Thursday, January 21, 2010

Totally connected, yet so disconnected

On an episode of Oprah last week (and a few last fall), a family of four was profiled. They were the typical suburban family; Mom, Dad and two sons. The issue was how the family was so distant from one another, and how the marriage was at risk of falling apart. The reason: not enough social interaction. They rarely ate meals together or did anything together aside from watch TV - hardly good family bonding. Mom and Dad shared a bed, but that was about it.

The cause: electronics. Mom, Dad and the older son all had cell phones, and were texting or checking email constantly. The son was sending 200-300 texts every day! Video games and the TV served as a babysitter. The first thing dad did every morning was get up and check his email. Instead of interacting with each other, they were interacting with others who weren't even in their home. The house was also a mess and the garage was full of stuff; not on the level of "Hoarders", but at a level of over consumption typical in this age of consumerism. This family, and all of us these days, are more connected to the world than ever before, yet socially we are becoming very disconnected from each other.

So to solve the problem, the electronics were taken away for a week, and rules were set about cleaning the house, eating together, spending quality time together, etc. And it worked - in just a few days, things improved more than anyone expected. Talking to each other instead of to their cell phones made a huge difference.

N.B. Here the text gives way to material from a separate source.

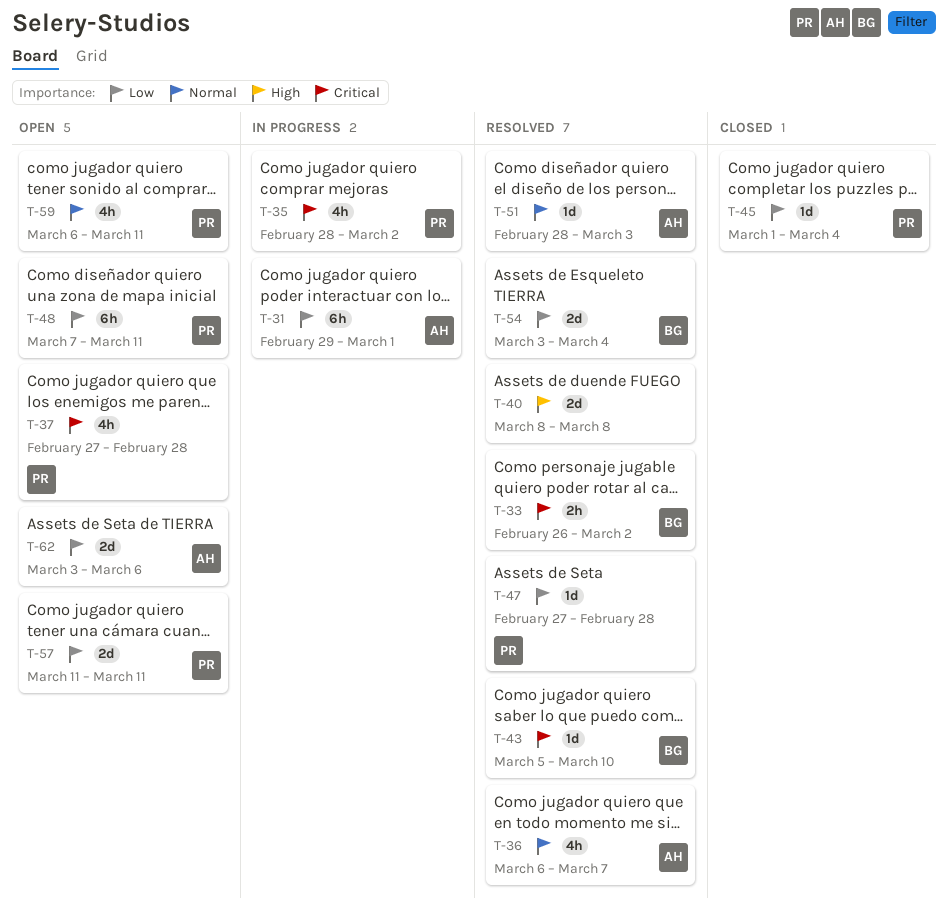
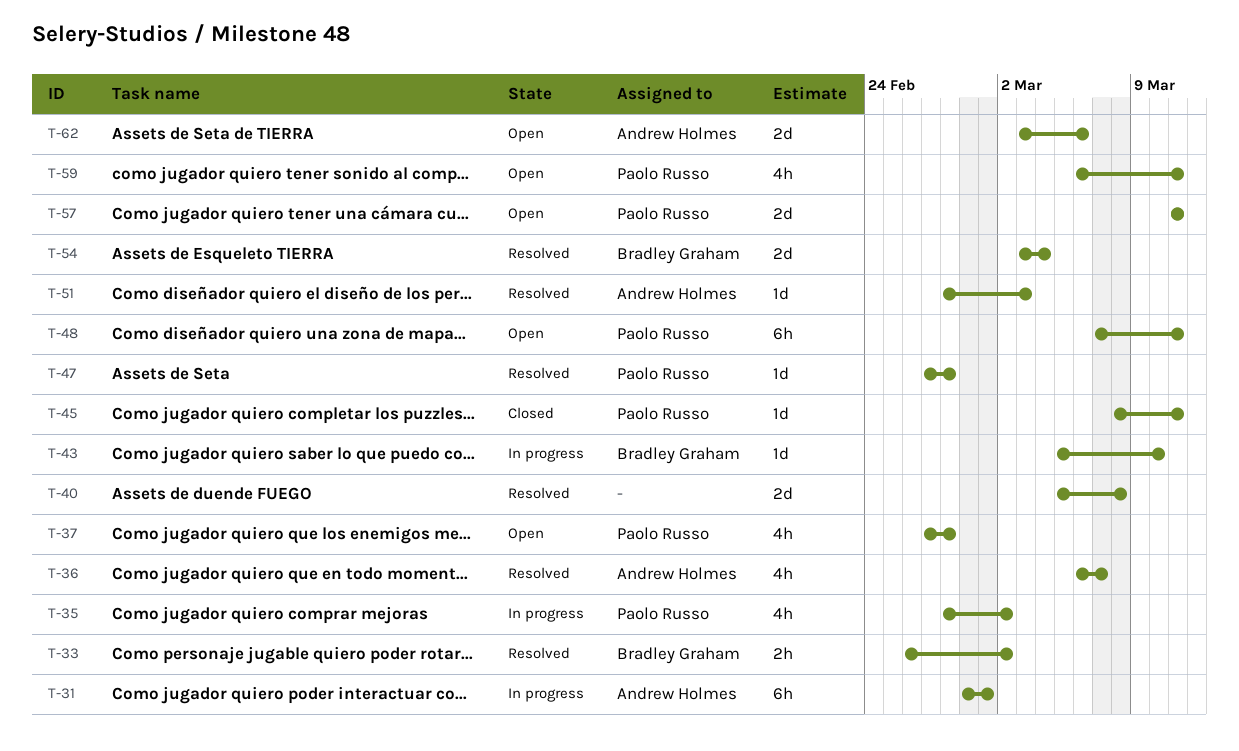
T-40, start: Mar 8 -> Mar 5
T-43, status: Resolved -> In progress
T-45, start: Mar 1 -> Mar 8
T-45, due: Mar 4 -> Mar 11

That should be the end of the story, right? Well, I think it's great that this family worked it out, and I hope a lot of families learned from it. But I think this experiment only cured a symptom of a bigger problem. This family, as I mentioned, is a typical suburban family. "Suburban" being the key word. The kids rarely went to hang out with friends, and why? Probably because being in suburbia, they are just too far away. Kids in suburbia often can't just walk a few houses down to see friends like they can in the city - everyone is too spread out. Mom and Dad had to drive to get anywhere or do anything, and after a long day at work and a long commute, who wants to get back in their car again? So, they pull into the garage and stay in the house, isolated.

The real problem is the design of suburbia. Suburbia, which was once a great idea, is becoming a nightmare. Kids are isolated and if they can't drive or don't have a car, they are stuck at home. That leads to boredom, obesity and social problems - kids will find something to do eventually, and more and more often it's crime and drugs. People would walk or bike if they could, but everything is so spread out, it's not going to happen. And it's not just the distance, it's the blandness of the surroundings. Walking through suburbia, past garage door after garage door, one cookie cutter house after another, is hardly motivation to do it more than once. There's no interest to get people out of their homes. So they stay inside, the streets void of people.

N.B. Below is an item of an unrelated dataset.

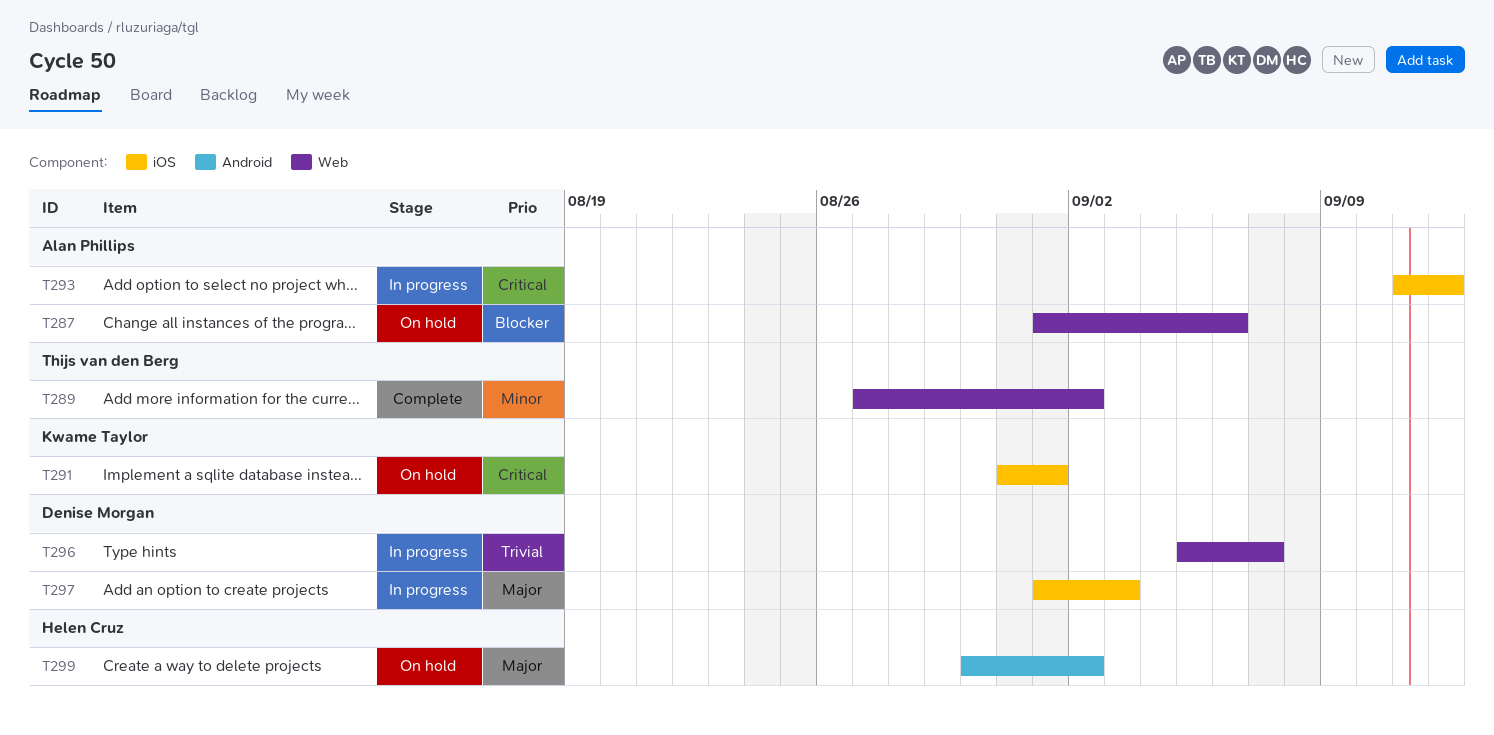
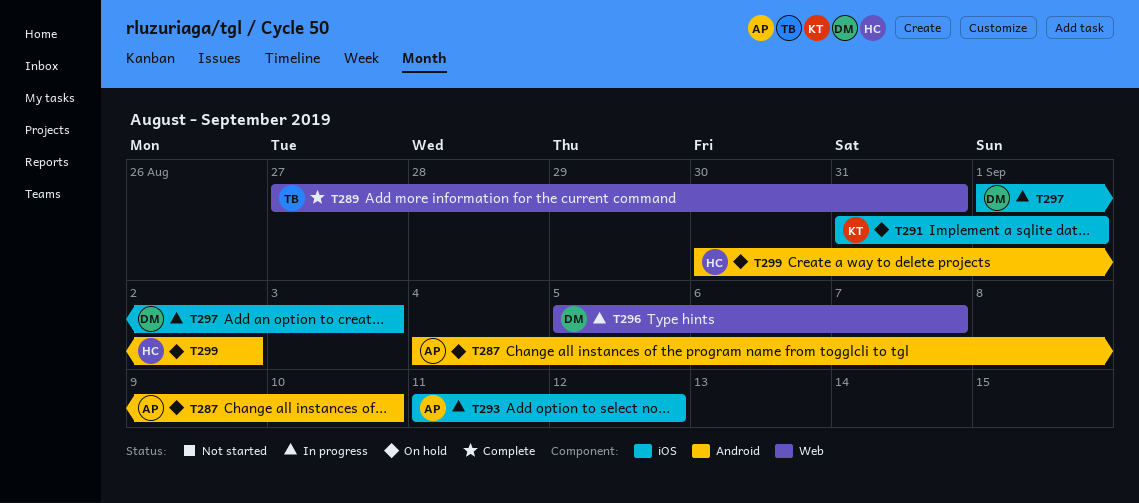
T287, label: Web -> Android
T287, start: Sep 1 -> Sep 4
T287, due: Sep 6 -> Sep 10
T289, due: Sep 2 -> Aug 31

"Suburbia" is the problem that needs to be solved. I'm not saying everyone has to live downtown in highrises, but we need to stop building anonymous suburbs. It is possible to design communities of single family homes where you don't have to drive everywhere, where there are people on the streets, shops close by, life. Governments need to start promoting and even mandating good development - people who aren't isolated are healthier physically and mentally and the less we drive, the fewer roads we need. Those bland 'burbs are cheap to build initially, but have become very expensive in the long run.